**Provided passage:**
*** Block opens ***

La Rosa, F.C. v The Rural & Industrial Bank of Western Australia

Case

[1990] FCA 418

08 AUGUST 1990

No judgment structure available for this case.

Re: FRANCESCO CANDELORO LA ROSA and LINDA ROBYN LA ROSA; Ex Parte ROSS STEWART
NORGARD as trustee in bankruptcy of the estate of FRANCESCO CANDELORO LA ROSA
and LINDA ROBYN LA ROSA
And: THE RURAL AND INDUSTRIES BANK OF WESTERN AUSTRALIA PTY LTD
No. WA G616 of 1990
FED No. 418
Practice and Procedure

COURT

IN THE FEDERAL COURT OF AUSTRALIA


BANKRUPTCY DISTRICT OF THE STATE OF WESTERN AUSTRALIA
GENERAL DIVISION
French J.(1)
CATCHWORDS

Practice and Procedure - pleading - implied contracts - master servant duties - misleading or deceptive conduct - failure to adequately define elements of causes of action - embarrassing pleas - relevant paragraphs struck out.

Bankruptcy Act 1966 s.120

Fair Trading Act 1987 (WA) s.10

Trade Practices Act 1974 s.52

Ex parte James (1874) 9 Ch App 609

La Rosa Ex parte Norgard and Rocom Pty Ltd (unrep Fed. Court, French J. 7 February 1990)

HEARING

PERTH

#DATE 8:8:1990

Counsel for the respondents: Dr J.T. Schoombee

Solicitors for the respondents: Bennett and Co.

Cousel for the cross-respondent: Mr S. Boyle

Solicitors for the cross-respondent: Robinson Cox

ORDER

Paragraphs 6, 7, 9, 12.1(n)(iv), 12.1(o)(iv), 20, 23 and 30 of the Second Cross-Claim filed on 6 August 1990 be struck out.

Note: Settlement and entry of orders is dealt with in Order 36 of the Federal Court Rules.

JUDGE1

On 2 December 1988 the Trustee of the bankrupt estate of Frank and Linda La Rosa commenced proceedings against Rodpat Nominees Pty Ltd ("Rodpat") a motor vehicle dealer. The Trustee's application sought recovery from the company of payments totalling $2,842,500 said to have been made to it by the La Rosas in April 1988. The payments are alleged to constitute settlements recoverable under s.120 of the Bankruptcy Act 1966. Rodpat defends the claim on the basis that if there were a settlement the principal creditor, the Rural and Industries Bank of Western Australia ("R. and I. Bank") was so closely involved in the impugned transactions that it ought not to participate in the benefits of any recovery. The defence raises issues of estoppel and unconscionability derived from Ex parte James (1874) 9 ChApp 609. Rodpat cross-claims against the Bank for cognate declaratory and injunctive relief. The practical benefit of this counter attack is apparent from the fact that total creditors' claims are $29,888,915 of which $29,635,000 is claimed by the Bank. Pleadings are closed and discovery and inspection substantially completed in the principal proceedings. They are essentially ready for trial although the question of the recoverability of the moneys claimed under s.120 of the Act may depend upon the outcome of an appeal which has been reserved for judgment by the Full Court in connection with another case involving the same bankrupts - Re La Rosa Ex parte Norgard and Rocom Pty Ltd (unrep. Fed. Court, French J, 7 February 1990 Appeal heard on 8 May 1990)

*** Block closes ***

**Supplied records:**

*** Block opens ***

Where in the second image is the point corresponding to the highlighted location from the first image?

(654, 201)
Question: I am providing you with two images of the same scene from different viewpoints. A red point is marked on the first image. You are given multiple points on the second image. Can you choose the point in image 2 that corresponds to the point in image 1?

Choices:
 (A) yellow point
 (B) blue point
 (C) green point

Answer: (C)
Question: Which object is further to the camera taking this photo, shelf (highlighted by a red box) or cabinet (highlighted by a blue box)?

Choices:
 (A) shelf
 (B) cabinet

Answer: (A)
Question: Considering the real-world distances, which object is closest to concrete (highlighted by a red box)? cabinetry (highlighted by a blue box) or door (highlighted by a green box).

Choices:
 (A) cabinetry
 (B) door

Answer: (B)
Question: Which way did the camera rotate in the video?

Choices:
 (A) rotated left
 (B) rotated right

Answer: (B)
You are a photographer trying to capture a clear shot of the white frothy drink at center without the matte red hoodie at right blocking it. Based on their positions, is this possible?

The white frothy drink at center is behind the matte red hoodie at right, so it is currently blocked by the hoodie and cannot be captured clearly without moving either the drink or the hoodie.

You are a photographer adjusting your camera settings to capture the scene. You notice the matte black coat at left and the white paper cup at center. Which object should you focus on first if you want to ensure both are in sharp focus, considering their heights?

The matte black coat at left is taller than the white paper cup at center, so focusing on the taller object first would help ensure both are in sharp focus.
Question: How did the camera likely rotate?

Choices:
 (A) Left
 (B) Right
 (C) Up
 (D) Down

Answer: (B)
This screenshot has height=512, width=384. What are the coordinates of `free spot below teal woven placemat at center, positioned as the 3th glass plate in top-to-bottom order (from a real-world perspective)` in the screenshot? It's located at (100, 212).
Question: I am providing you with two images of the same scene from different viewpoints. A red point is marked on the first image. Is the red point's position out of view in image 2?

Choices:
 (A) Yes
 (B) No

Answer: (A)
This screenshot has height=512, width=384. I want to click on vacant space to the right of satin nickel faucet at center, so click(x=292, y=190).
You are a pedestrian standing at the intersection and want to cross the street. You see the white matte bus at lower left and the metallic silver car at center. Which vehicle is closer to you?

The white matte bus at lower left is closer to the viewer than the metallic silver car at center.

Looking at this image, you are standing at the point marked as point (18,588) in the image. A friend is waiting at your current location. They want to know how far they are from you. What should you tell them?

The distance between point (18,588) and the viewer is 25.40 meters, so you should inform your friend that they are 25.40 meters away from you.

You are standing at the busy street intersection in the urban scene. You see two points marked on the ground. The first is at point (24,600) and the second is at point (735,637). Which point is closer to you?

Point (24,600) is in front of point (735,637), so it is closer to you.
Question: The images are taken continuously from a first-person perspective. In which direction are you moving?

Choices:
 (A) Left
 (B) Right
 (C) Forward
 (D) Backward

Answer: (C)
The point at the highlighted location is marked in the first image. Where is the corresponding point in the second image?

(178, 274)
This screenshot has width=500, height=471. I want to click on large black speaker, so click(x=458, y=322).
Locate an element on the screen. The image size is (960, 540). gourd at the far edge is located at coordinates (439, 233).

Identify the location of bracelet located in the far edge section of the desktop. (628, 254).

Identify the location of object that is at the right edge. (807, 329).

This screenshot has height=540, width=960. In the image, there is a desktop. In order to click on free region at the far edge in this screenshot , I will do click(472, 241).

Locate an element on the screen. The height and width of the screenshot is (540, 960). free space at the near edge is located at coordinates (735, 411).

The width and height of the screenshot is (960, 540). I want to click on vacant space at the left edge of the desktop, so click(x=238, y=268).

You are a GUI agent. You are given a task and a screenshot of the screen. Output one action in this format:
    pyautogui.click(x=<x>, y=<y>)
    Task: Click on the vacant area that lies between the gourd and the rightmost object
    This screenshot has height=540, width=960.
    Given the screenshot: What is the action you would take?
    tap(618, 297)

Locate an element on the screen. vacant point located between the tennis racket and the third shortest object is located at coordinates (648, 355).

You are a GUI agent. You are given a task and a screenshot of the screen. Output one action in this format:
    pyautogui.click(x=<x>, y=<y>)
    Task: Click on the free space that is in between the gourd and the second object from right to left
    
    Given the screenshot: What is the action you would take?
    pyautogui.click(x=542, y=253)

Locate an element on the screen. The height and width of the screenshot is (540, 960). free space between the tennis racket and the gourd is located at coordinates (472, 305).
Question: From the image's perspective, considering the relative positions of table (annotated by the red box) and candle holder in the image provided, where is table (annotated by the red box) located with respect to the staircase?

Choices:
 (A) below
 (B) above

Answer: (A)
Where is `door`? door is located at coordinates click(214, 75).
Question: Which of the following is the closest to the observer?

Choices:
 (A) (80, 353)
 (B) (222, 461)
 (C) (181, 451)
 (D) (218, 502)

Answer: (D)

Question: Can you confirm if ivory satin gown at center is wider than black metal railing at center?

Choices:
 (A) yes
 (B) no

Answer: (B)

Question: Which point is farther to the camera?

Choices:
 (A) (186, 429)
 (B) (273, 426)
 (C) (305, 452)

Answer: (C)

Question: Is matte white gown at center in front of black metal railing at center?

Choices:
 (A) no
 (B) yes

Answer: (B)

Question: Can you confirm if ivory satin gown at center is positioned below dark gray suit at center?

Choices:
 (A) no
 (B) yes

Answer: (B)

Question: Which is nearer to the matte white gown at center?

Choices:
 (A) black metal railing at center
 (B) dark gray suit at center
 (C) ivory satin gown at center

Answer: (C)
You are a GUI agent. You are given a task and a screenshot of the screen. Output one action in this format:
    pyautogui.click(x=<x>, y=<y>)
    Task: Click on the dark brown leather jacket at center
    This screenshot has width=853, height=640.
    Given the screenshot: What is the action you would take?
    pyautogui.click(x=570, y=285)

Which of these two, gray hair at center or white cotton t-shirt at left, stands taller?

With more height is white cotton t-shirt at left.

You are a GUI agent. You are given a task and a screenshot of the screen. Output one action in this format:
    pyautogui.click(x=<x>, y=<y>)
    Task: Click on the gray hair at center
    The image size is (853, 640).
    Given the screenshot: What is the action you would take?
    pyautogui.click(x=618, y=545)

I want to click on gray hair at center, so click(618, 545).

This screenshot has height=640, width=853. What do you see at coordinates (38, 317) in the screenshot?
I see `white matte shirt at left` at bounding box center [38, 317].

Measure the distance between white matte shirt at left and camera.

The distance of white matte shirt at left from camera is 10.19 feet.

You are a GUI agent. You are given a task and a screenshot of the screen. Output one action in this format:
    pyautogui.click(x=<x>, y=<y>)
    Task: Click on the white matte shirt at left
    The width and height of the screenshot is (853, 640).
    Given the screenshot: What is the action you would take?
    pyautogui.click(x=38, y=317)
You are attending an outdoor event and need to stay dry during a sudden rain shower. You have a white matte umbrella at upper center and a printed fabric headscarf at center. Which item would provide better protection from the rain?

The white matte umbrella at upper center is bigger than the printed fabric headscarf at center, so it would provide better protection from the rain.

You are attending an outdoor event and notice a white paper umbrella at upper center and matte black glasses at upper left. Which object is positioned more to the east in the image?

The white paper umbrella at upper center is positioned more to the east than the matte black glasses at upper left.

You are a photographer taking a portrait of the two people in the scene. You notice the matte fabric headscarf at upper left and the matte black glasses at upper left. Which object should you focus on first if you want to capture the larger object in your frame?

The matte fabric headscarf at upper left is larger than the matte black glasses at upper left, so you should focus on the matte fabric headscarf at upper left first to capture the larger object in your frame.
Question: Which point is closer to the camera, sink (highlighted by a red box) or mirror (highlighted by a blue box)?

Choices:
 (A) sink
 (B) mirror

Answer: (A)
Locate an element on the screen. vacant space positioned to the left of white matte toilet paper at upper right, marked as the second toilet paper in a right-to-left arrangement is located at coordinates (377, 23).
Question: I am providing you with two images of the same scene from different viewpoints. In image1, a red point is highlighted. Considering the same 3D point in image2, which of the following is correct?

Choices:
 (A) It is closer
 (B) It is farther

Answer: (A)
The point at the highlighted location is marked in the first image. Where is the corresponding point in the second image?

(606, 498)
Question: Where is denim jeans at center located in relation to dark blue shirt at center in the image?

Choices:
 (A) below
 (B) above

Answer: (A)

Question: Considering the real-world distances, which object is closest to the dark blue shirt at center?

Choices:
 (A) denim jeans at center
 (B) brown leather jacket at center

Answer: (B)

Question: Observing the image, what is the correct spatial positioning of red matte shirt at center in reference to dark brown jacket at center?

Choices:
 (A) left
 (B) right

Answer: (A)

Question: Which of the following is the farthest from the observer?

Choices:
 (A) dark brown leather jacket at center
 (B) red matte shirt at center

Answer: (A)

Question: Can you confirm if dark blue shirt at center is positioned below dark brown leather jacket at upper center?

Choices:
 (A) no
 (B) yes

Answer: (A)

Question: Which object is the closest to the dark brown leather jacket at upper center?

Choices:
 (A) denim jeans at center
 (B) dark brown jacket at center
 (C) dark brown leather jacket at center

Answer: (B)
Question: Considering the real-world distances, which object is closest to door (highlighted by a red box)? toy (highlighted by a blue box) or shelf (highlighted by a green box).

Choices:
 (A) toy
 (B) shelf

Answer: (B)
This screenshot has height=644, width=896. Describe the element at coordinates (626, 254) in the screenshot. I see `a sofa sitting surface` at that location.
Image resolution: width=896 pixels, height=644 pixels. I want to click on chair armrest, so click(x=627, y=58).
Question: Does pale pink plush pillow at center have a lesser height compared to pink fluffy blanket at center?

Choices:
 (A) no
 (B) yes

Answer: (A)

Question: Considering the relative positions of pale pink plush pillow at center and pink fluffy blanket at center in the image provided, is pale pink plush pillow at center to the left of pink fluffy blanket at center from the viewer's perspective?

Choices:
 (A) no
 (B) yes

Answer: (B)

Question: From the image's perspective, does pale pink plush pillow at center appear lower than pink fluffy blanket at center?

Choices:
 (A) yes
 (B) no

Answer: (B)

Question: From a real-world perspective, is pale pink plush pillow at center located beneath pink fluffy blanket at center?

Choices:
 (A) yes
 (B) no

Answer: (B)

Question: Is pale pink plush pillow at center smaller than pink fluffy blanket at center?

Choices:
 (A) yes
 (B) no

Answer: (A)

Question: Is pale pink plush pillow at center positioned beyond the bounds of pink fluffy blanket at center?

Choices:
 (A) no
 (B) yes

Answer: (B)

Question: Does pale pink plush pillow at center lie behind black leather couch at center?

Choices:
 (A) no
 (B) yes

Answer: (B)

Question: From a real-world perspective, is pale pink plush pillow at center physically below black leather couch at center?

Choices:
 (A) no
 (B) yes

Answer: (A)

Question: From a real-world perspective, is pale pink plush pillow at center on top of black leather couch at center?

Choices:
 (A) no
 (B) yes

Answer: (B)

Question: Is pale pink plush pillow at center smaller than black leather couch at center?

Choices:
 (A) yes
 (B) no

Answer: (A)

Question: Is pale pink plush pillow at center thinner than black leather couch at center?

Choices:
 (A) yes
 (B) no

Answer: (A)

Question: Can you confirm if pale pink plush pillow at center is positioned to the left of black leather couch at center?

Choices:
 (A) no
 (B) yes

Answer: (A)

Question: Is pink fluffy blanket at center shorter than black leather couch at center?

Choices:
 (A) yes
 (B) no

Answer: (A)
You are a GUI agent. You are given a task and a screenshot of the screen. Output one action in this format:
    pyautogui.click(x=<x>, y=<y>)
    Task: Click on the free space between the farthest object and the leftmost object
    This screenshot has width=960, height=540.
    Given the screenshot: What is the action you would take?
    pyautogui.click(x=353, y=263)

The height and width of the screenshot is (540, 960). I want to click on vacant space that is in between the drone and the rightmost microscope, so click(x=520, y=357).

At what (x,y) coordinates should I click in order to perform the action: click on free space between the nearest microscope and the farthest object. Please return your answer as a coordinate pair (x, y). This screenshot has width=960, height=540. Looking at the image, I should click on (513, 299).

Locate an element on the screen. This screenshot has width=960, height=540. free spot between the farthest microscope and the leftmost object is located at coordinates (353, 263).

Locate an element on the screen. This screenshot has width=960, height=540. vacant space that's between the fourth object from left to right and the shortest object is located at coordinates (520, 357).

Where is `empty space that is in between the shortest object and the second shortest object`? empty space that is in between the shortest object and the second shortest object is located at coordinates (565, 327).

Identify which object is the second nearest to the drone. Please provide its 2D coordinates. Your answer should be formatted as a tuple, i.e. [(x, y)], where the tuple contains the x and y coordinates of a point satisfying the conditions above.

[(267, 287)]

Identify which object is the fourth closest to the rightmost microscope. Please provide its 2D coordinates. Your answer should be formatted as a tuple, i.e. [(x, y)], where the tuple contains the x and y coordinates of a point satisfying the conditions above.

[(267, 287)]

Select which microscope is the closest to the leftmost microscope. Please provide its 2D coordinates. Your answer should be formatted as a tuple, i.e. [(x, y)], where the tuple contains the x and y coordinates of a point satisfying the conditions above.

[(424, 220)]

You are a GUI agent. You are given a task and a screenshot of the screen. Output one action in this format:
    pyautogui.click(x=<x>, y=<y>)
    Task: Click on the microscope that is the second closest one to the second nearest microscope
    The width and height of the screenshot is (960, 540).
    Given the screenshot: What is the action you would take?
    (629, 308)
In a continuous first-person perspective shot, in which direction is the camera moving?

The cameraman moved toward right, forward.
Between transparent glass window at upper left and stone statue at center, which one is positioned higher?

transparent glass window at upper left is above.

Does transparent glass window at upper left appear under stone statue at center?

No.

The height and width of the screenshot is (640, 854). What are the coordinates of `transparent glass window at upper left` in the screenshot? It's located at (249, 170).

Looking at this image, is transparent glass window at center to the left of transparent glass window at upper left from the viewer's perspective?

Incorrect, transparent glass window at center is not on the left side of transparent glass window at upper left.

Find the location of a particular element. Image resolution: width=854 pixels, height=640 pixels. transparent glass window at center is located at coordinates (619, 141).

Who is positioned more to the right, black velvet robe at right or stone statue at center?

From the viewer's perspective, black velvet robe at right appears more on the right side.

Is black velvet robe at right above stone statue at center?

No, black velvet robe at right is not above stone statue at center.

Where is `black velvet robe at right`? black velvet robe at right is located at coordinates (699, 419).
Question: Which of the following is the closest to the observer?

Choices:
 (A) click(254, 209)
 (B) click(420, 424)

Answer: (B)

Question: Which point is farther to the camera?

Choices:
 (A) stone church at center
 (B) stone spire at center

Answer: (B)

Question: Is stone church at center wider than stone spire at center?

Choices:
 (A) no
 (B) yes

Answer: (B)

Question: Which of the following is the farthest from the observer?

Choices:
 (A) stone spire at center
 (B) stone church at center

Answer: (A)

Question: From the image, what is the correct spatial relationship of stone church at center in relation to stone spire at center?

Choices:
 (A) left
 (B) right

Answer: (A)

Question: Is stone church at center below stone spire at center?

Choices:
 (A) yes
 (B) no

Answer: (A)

*** Block closes ***

**Exercise aim:**
Can you write out the La Rosa judgment between "Solicitors for the respondents: Bennett" and "Federal Court Rules.", inclusive, copying it word for word? The entries are separate material and have nothing to do with the La Rosa judgment.

**Your solution:**
Solicitors for the respondents: Bennett and Co.

Cousel for the cross-respondent: Mr S. Boyle

Solicitors for the cross-respondent: Robinson Cox

ORDER

Paragraphs 6, 7, 9, 12.1(n)(iv), 12.1(o)(iv), 20, 23 and 30 of the Second Cross-Claim filed on 6 August 1990 be struck out.

Note: Settlement and entry of orders is dealt with in Order 36 of the Federal Court Rules.